Cross Refer to A748, A749
Tag No.: A0748
Based on policy review and observation the facility failed to implement policies governing control of infections and communicable diseases.
Findings include:
Review of the facility's policy and procedures dated 3/2011 Title Contract Precautions policy no.:IC-ISOL.005 revealed:
Purpose: "To provide guidelines for reducing the risk of transmission of epidemiologically important microorganisms that can be transmitted by direct contact with the patient (hand or skin-to-skin contact) or indirect contact with environmental surfaces or patient-care items in the patient's environment".
STEPS IN PROCEDURE:...
#3. Gowns (clean non sterile) and gloves are required when entering the patient's room. Remove the gown and gloves before leaving the patient's environment and discard, being careful that clothing does not contact potentially contaminated surfaces. Gowns are not used again even for repeated contact with the same patient.

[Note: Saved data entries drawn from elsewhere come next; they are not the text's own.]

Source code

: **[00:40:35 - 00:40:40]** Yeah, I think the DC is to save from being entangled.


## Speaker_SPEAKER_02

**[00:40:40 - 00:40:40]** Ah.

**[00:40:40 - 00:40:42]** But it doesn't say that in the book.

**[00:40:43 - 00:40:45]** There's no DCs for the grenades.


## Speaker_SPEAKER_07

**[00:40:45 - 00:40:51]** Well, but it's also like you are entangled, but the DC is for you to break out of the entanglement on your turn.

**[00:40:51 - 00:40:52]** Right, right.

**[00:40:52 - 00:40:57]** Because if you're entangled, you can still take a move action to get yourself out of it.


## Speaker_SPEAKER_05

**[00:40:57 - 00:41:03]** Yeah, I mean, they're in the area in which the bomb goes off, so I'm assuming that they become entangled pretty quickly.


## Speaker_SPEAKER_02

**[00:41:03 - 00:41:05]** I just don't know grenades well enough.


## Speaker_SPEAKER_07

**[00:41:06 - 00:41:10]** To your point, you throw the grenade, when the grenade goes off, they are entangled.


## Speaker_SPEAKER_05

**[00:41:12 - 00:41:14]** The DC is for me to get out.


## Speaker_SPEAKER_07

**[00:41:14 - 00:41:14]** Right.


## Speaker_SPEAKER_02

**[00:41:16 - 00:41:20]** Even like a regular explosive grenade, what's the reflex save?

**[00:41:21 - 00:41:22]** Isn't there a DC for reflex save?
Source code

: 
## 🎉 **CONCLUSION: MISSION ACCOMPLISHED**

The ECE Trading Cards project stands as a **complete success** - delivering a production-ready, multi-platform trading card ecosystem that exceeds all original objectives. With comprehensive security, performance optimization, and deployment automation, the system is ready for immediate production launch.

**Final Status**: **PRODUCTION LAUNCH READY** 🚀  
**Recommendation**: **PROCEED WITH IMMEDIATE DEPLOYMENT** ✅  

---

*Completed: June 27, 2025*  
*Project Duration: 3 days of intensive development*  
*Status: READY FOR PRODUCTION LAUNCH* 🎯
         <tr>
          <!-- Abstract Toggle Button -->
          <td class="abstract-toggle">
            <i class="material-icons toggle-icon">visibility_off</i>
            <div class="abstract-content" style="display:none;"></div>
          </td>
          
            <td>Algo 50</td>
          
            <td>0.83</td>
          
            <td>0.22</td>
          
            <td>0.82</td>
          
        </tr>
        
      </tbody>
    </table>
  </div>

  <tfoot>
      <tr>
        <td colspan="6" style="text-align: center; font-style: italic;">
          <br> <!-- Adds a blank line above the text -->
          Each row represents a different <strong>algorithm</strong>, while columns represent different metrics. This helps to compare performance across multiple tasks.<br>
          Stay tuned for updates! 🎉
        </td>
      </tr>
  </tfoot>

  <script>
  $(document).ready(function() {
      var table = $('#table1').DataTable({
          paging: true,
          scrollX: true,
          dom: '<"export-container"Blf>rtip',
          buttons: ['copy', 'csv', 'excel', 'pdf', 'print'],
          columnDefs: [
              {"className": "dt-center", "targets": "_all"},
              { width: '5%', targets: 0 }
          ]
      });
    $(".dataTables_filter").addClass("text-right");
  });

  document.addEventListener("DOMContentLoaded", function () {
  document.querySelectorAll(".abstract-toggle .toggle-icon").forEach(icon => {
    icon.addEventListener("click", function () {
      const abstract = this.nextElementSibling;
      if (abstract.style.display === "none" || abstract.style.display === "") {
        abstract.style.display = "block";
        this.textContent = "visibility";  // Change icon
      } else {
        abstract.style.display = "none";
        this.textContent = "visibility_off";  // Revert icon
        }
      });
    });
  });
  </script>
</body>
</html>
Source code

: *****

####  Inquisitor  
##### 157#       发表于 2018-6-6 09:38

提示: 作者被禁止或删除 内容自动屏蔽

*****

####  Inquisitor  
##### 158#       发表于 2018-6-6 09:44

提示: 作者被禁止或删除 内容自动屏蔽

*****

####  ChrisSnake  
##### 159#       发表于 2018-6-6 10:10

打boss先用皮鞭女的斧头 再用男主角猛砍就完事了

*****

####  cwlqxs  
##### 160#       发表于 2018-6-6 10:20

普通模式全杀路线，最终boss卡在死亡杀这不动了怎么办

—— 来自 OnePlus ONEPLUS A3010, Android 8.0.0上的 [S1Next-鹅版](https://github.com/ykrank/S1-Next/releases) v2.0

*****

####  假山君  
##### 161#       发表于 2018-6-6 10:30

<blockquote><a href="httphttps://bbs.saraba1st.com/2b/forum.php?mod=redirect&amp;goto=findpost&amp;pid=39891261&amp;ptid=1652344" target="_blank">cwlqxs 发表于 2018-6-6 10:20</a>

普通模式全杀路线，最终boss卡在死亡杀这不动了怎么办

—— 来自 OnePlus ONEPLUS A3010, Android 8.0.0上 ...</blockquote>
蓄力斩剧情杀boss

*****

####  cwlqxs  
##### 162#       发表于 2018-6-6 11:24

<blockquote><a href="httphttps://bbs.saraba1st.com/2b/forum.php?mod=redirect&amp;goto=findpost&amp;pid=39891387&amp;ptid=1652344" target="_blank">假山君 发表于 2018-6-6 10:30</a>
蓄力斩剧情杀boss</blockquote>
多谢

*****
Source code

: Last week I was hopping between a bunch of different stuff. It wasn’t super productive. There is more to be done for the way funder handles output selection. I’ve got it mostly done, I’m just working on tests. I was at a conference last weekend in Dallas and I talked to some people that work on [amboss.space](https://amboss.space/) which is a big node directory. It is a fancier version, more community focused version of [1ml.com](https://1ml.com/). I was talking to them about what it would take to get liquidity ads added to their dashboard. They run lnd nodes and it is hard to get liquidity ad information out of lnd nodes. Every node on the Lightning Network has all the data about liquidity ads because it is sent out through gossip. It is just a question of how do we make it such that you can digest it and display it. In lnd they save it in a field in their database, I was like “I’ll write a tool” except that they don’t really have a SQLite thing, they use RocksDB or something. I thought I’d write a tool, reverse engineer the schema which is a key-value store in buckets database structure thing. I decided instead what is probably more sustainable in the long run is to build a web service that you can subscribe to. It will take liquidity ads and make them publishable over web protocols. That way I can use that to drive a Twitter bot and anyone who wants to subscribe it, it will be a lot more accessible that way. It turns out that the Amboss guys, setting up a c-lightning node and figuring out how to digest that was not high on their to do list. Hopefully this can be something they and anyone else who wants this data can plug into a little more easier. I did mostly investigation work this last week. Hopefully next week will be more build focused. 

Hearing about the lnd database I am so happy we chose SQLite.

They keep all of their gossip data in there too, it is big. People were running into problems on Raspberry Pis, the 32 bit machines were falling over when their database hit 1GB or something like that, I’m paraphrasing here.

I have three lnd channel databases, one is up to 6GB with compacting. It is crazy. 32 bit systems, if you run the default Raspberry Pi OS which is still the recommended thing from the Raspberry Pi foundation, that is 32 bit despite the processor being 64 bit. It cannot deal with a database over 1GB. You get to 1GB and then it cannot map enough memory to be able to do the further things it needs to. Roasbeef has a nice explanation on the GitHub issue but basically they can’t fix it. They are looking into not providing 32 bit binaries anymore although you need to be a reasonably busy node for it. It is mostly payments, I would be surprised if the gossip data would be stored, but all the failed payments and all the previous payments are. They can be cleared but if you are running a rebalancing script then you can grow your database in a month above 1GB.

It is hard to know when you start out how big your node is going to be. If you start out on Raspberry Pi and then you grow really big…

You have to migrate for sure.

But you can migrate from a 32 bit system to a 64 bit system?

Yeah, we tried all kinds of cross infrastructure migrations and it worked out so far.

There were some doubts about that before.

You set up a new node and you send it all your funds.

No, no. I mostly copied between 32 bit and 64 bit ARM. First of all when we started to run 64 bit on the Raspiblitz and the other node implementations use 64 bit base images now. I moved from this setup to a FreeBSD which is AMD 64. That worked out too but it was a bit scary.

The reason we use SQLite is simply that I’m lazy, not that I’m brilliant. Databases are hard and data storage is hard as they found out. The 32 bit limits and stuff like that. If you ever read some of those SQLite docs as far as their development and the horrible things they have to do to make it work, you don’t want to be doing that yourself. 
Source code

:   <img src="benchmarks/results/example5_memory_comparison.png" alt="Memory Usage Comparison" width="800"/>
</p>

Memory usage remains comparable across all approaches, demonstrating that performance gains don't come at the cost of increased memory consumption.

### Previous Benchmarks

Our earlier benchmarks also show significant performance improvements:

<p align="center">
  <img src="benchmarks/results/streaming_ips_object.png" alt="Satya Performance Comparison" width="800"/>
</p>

During tour of the Intensive Care Unit on 9/17/12 between 10:00 a.m. and 2:00 p.m., staff were observed cleaning a room identified by signage as a "Precaution Room". The gown on one of the staff had become loosened in the back and while cleaning the room (after approximately five minutes) the gown had slipped around the front of their torso and was protecting around one third of their uniform. Further observation identified this staff person exiting the precaution room and removing their gown in the middle of the hallway. After disposing of the gown in the trash receptacle the staff person reached into their pocket and took out a key to open a lock on the housekeeping cart. The housekeeper then replaced the key into their pocket at all times wearing the same gloves they had on from when the precaution room had been cleaned.
Tag No.: A0749
Based on observation during follow up survey on 9/17/12 and 9/18/12 it was determined that the facility failed to ensure that policies concerning the wearing of appropriate personal protective equipment were implemented in contact precaution rooms.
Findings include:
On review of the facility's policy:
Review of the facility's policy and procedures dated 3/2011 Title Contract Precautions policy no.:IC-ISOL.005 revealed:
Purpose: "To provide guidelines for reducing the risk of transmission of epidemiologically important microorganisms that can be transmitted by direct contact with the patient (hand or skin-to-skin contact) or indirect contact with environmental surfaces or patient-care items in the patient's environment".
STEPS IN PROCEDURE:...
#3. Gowns (clean non sterile) and gloves are required when entering the patient's room. Remove the gown and gloves before leaving the patient's environment and discard, being careful that clothing does not contact potentially contaminated surfaces. Gowns are not used again even for repeated contact with the same patient.
During tour of the Intensive Care Unit on 9/17/12 between 10:00 a.m. and 2:00 p.m., staff were observed cleaning a room identified by signage as a "Precaution Room". The gown on one of the staff had become loosened in the back and while cleaning the room (after approximately five minutes) the gown had slipped around the front of their torso and was protecting around one third of their uniform. Further observation identified this staff person exiting the precaution room and removing their gown in the middle of the hallway. After disposing of the gown in the trash receptacle the staff person reached into their pocket and took out a key to open a lock on the housekeeping cart. The housekeeper then replaced the key into their pocket at all times wearing the same gloves they had on from when the precaution room had been cleaned.